Easy Crustless Taco Pie Recipe
I may have been compensated for this post. Please keep in mind that it affects you in no way financially. If an item is being reviewed, I am not obligated to give a positive review and always use my own words. This disclosure is in accordance with the Federal Trade Commission’s 16 CFR, Part 255: Guides Concerning the Use of Endorsements and Testimonials in Advertising. If you would like a review done contact Dannelle at email@example.com
This crustless taco pie gem is a high protein, low carb, and easy treat. Three things that make it a fun and fast meal for those nights that are hard to figure out what to make for dinner. It’s super filling and really high in protein so it’s a healthy and nutritious meal.
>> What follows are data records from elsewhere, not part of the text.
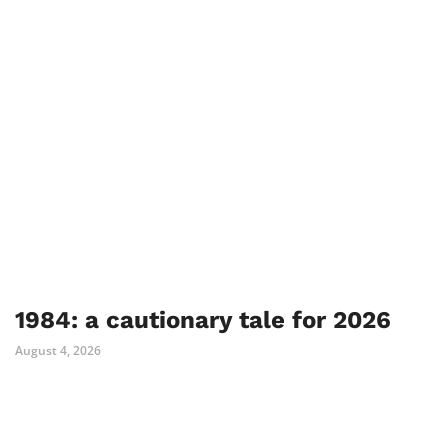
1984: a cautionary tale for 2026
August 4, 2026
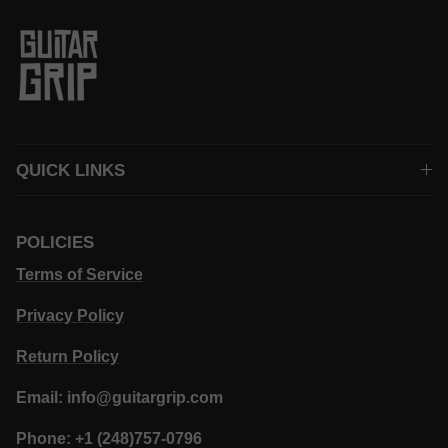
QUICK LINKS
POLICIES
Terms of Service
Privacy Policy
Return Policy
Email: info@guitargrip.com
Phone: +1 (248)757-0796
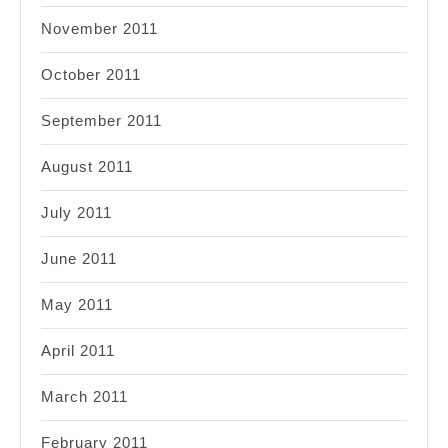
November 2011
October 2011
September 2011
August 2011
July 2011
June 2011
May 2011
April 2011
March 2011
February 2011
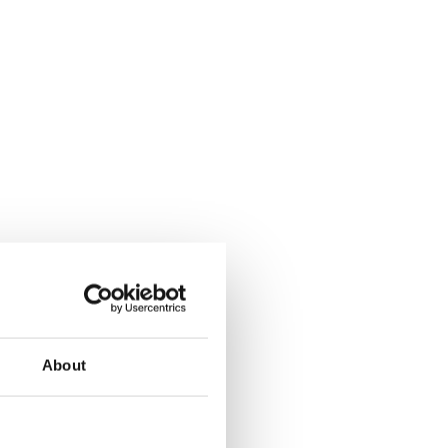
About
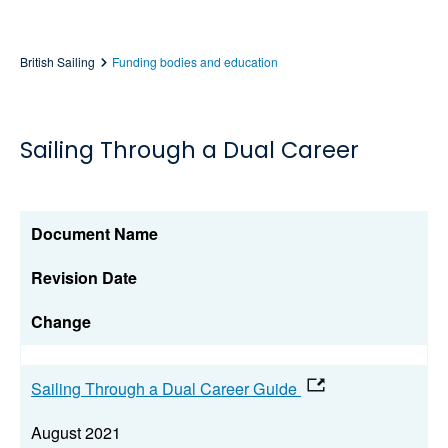
British Sailing
Funding bodies and education
Sailing Through a Dual Career
Document Name
Revision Date
Change
Sailing Through a Dual Career Guide
August 2021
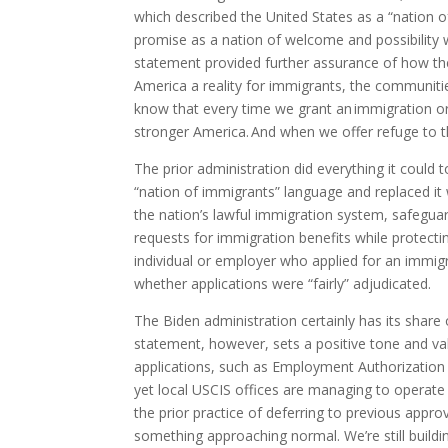
which described the United States as a “nation 
promise as a nation of welcome and possibility w
statement provided further assurance of how the
America a reality for immigrants, the communiti
know that every time we grant an immigration or n
stronger America. And when we offer refuge to tho
The prior administration did everything it could
“nation of immigrants” language and replaced it 
the nation’s lawful immigration system, safeguardi
requests for immigration benefits while protect
individual or employer who applied for an immig
whether applications were “fairly” adjudicated.
The Biden administration certainly has its shar
statement, however, sets a positive tone and vali
applications, such as Employment Authorization
yet local USCIS offices are managing to operat
the prior practice of deferring to previous appr
something approaching normal. We’re still build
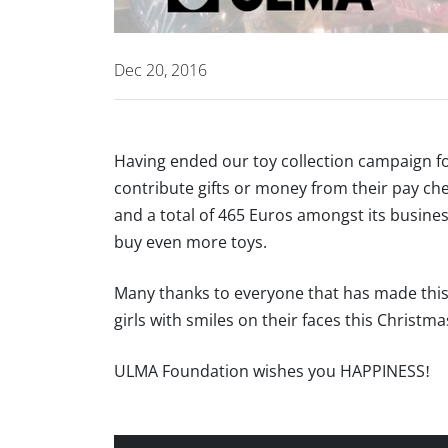
Dec 20, 2016
Having ended our toy collection campaign f
contribute gifts or money from their pay che
and a total of 465 Euros amongst its busine
buy even more toys.
Many thanks to everyone that has made this 
girls with smiles on their faces this Christm
ULMA Foundation wishes you HAPPINESS!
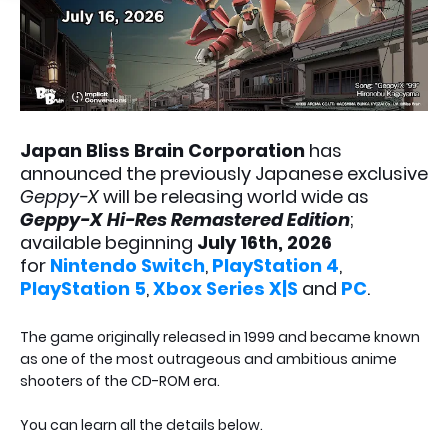
Japan Bliss Brain Corporation
has
announced the previously Japanese exclusive
Geppy-X
will be releasing world wide as
Geppy-X Hi-Res Remastered Edition
;
available beginning
July 16th, 2026
for
Nintendo Switch
,
PlayStation 4
,
PlayStation 5
,
Xbox Series X|S
and
PC
.
The game originally released in 1999 and became known
as one of the most outrageous and ambitious anime
shooters of the CD-ROM era.
You can learn all the details below.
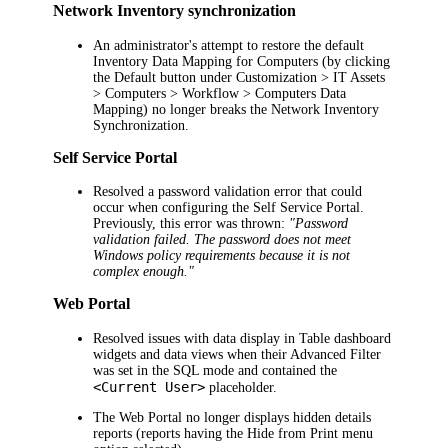
Network Inventory synchronization
An administrator's attempt to restore the default
Inventory Data Mapping for Computers (by clicking
the
Default
button under
Customization > IT Assets
> Computers > Workflow > Computers Data
Mapping
) no longer breaks the Network Inventory
Synchronization.
Self Service Portal
Resolved a password validation error that could
occur when configuring the Self Service Portal.
Previously, this error was thrown:
"Password
validation failed. The password does not meet
Windows policy requirements because it is not
complex enough."
Web Portal
Resolved issues with data display in Table dashboard
widgets and data views when their Advanced Filter
was set in the SQL mode and contained the
<Current User>
placeholder.
The Web Portal no longer displays hidden details
reports (reports having the
Hide from Print
menu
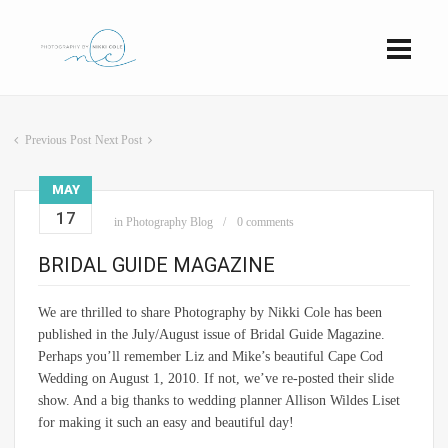
Previous Post
Next Post
MAY
17
in
Photography Blog
0 comments
BRIDAL GUIDE MAGAZINE
We are thrilled to share Photography by Nikki Cole has been
published in the July/August issue of Bridal Guide Magazine.
Perhaps you’ll remember Liz and Mike’s beautiful Cape Cod
Wedding on August 1, 2010. If not, we’ve re-posted their slide
show. And a big thanks to wedding planner Allison Wildes Liset
for making it such an easy and beautiful day!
It is also budget-friendly as it’s a delicious dish to stretch some ground beef! You can serve it with all the taco fillings you love and that will help bulk up your meal. Just top your slice with shredded lettuce, diced tomatoes, raw onion, shredded cheddar cheese, sliced avocado, or even salsa!
It’s also freezer friendly! I love to make 2 and freeze one so I have it for those busy nights as a jump start to supper. I simply pull all ingredients into a one-gallon Ziploc bag, label it, and freeze flat. You simply thaw it the night before and are ready to pop into a baking dish and bake for 30 minutes at 350 degrees.
The origins of the taco are really unknown. My theory is that it dates from the 18th century and the silver mines in Mexico because in those mines the word “taco” referred to the little charges they would use to excavate the ore. One of the first types of tacos described is called tacos de minero—miner’s tacos. A Taquito resembles those early charges; paper wrapped around the gun powder so they could be tucked into the rocks and lit. The one thing historians can agree on, besides them being delicious? They predate the arrival of the Spanish.
There is a way to trim the cost on this a little, make your own taco seasoning. I now the little packets at the store are only $1.00-1.50, but that can add up. It is super easy to make this, just grab a quart zippy bag or pint canning jar. add the following ingredients and then seal and shake.
- 4 tablespoons chili powder
- 2 tablespoons cumin
- 1 tablespoon paprika
- 1 tablespoon salt
- 1 teaspoon garlic powder
- 1 teaspoon dried onion
- 1 teaspoon oregano
- teaspoon black pepper
- If you are in a humid climate, add 1 tablespoon cornstarch to prevent caking and clumping of the ingredients.
- If you want a larger batch, to fill a Quart canning jar, double it.
- Two Tablespoons is the equivalent of a taco seasoning packet., but the crustless taco pie recipe only calls for one – or half a packet.
Crustless Taco Pie
You will need:
2 Tbsp olive oil
1 Red onion, chopped
1 Garlic clove, minced
1 Pound ground beef
1 Tbsp taco seasoning
Salt and pepper to taste
1 Cup heavy cream
1 Cup cheese, shredded
Preheat the oven to 350 degrees. Heat the olive oil in a large pan over medium heat. Add the onion and sauté until transparent, around 7 minutes.
Add the garlic clove and cook until fragrant.
Add the ground beef and the taco seasoning and cook until browned.
Remove from heat and transfer to a baking dish.
In a bowl beat the eggs with the salt and pepper and heavy cream.
Pour over the cooked ground beef.
Top with the shredded cheese and take to the oven. Bake for 30 minutes or until set.
Serve with salsa cilantro, lime juice, guacamole, or any other taco filling you love.